Many of the sliders will ease up burdening the CPU/GPU, but (and this is a BIG BUT) sometimes a higher quality setting proves less hard work to supporting/supplementary systems.
From the other side of the coin, people with ninja rigs dont net more framerate by lowering settings in many instances either.
This game requires, more than any other, a fairly equal system. High end vid cards can get held back by slow memory or cpu intensive solid state drives (eg non 1tb version of samsung 850 evo/1tb has the better controller for systems in extreme use scenarios eg KCD).
My machine isnt cutting edge. (Dirt cheap to assemble from a second hand marketplace, as I have done)
I run the game at ultra plus settings, all sliders maxxed.
I even removed a 4.2ghz cpu overclock after the 1.2 /1.3 patch made much better use of cpu cores…
My RAM is slow @2133, but it is quad channel and I have tightened the timings.
Things like quad channel ram@cl13 and enterprise SSD drives arenot required by(or even noticably benefit) most games.
This is one of the few games that wants more than a four core w/hyper threading.
That being the case, once bottlenecks are figured out- changing relevant settings may allow a nice mix of graphically improved gameplay whilst giving BETTER framerates.
Eg if you have lots of video card RAM and the streaming system (with graphics set low) keeps aggressively clearing out texture and constantly trying to load from drive (some SSDs being high CPU hitters), PC performance might give less due to the CPU being overly used trying to load data, or even doing math for detail transistions.
Certainly drive performance is one of the biggest obvious bugbears for this game.
Users can tweak parameters at a config level changing memory pool sizes and a whole ocean of variables.
Whilst I didnt recommend this prior to 1.5 and ideally 1.6,… there is a lot we can do to tweak this game.
Setting everything low and testing for only a moment and then trying another setting (and testing for a moment) can lead to a worsening in performance.
I can only cite forza 3 horizon (another recent open world game), butbit often took up to forty minutes to load world textures after changing settings.
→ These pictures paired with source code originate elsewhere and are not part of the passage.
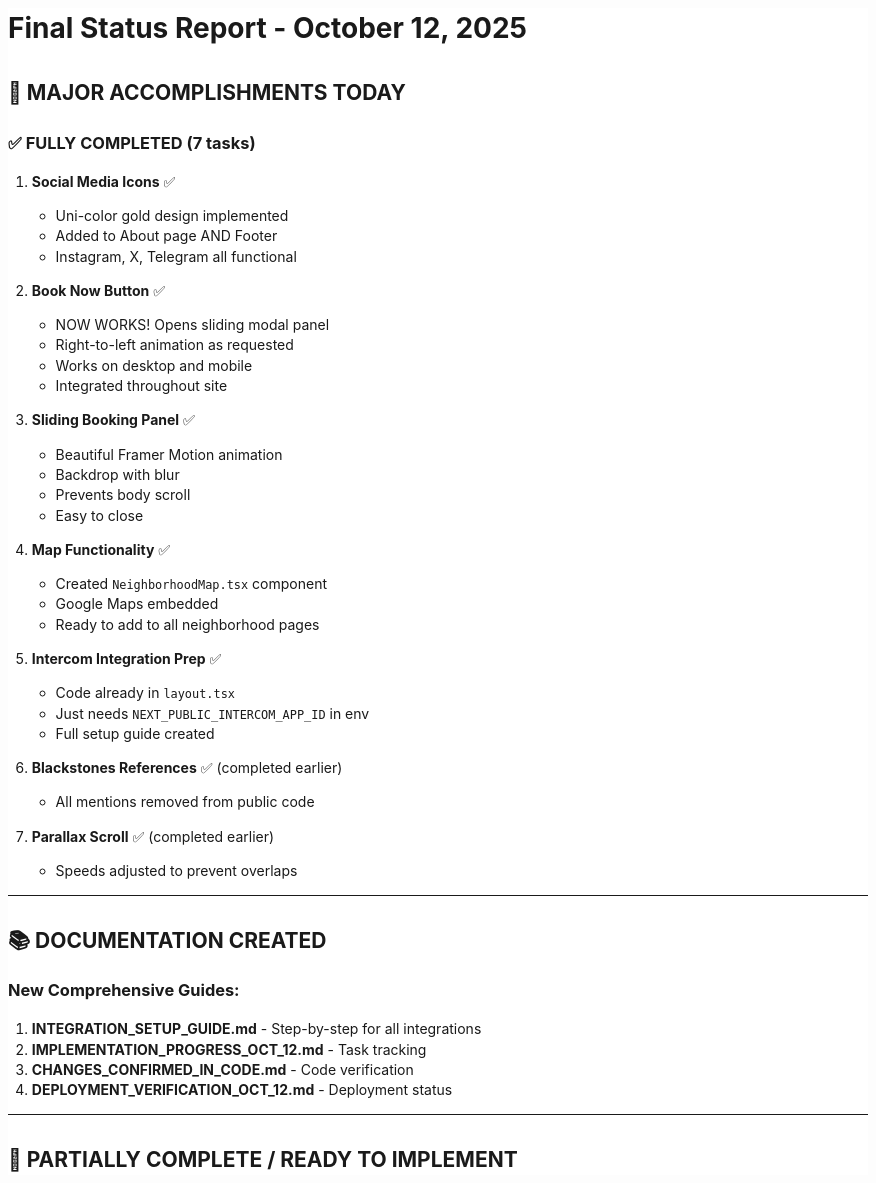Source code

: # Final Status Report - October 12, 2025

## 🎉 MAJOR ACCOMPLISHMENTS TODAY

### ✅ FULLY COMPLETED (7 tasks)

1. **Social Media Icons** ✅
   - Uni-color gold design implemented
   - Added to About page AND Footer
   - Instagram, X, Telegram all functional

2. **Book Now Button** ✅
   - NOW WORKS! Opens sliding modal panel
   - Right-to-left animation as requested
   - Works on desktop and mobile
   - Integrated throughout site

3. **Sliding Booking Panel** ✅
   - Beautiful Framer Motion animation
   - Backdrop with blur
   - Prevents body scroll
   - Easy to close

4. **Map Functionality** ✅
   - Created `NeighborhoodMap.tsx` component
   - Google Maps embedded
   - Ready to add to all neighborhood pages

5. **Intercom Integration Prep** ✅
   - Code already in `layout.tsx`
   - Just needs `NEXT_PUBLIC_INTERCOM_APP_ID` in env
   - Full setup guide created

6. **Blackstones References** ✅ (completed earlier)
   - All mentions removed from public code

7. **Parallax Scroll** ✅ (completed earlier)
   - Speeds adjusted to prevent overlaps

---

## 📚 DOCUMENTATION CREATED

### New Comprehensive Guides:
1. **INTEGRATION_SETUP_GUIDE.md** - Step-by-step for all integrations
2. **IMPLEMENTATION_PROGRESS_OCT_12.md** - Task tracking
3. **CHANGES_CONFIRMED_IN_CODE.md** - Code verification
4. **DEPLOYMENT_VERIFICATION_OCT_12.md** - Deployment status

---

## 🚧 PARTIALLY COMPLETE / READY TO IMPLEMENT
Any new zone driven to after a sertings change could often perform INITIALLY worse.
Forza also revealed that open world games often require the strangest settings to be tinkered with.
Many forza players had massive stutters and hiccups until we manually locked our pagefiles to greater than 10gb. In an age when most people run with virtual memory off (many having transitioned to Solid State Drives or having huge memory amounts installed…) such an esoteric change proved the solution to getting a game to run very smoothly.
Belonging to a forum where people discuss mostly the product in question often proves the best place to hear about breakthroughs/discoveries.
Whilst I have nothing to offer for how to detune this game for better performance (being magically in the group of people with no game performance issues outside of a few key game areas which I am not done testing 1.5 for yet)- I do find the game play changes style if the framerate can be kept north of fourty, around fourty five frames per second…
I now tweak for fourty five as my framerate low.
I used to drop shadows and antialiasing a little to achieve 45 fps lows, but now I set everything ultra. I still get occaisional 30s (excluding a few framerate bombing locations in game, still untested by me in 1.5) but it is evident that performance keeps improving with this game. (Well done WH btw)
Especially the grass and landscape foliage/underbrush of present version… makes me think true ultra wasnt previously active. And I am a nutter for physics on cloth. With the improvements in graphics my framerate hasnt lowered. Arguably is improved across the board.
TL:DR some settings set ‘lower’ may affect negatively performance. Like notes with the HD texture pack saying may improve performance on some systems…
It all depends on how the underlying components are pushed and what they are capable of.
Know your bottlenecks and tune to suit.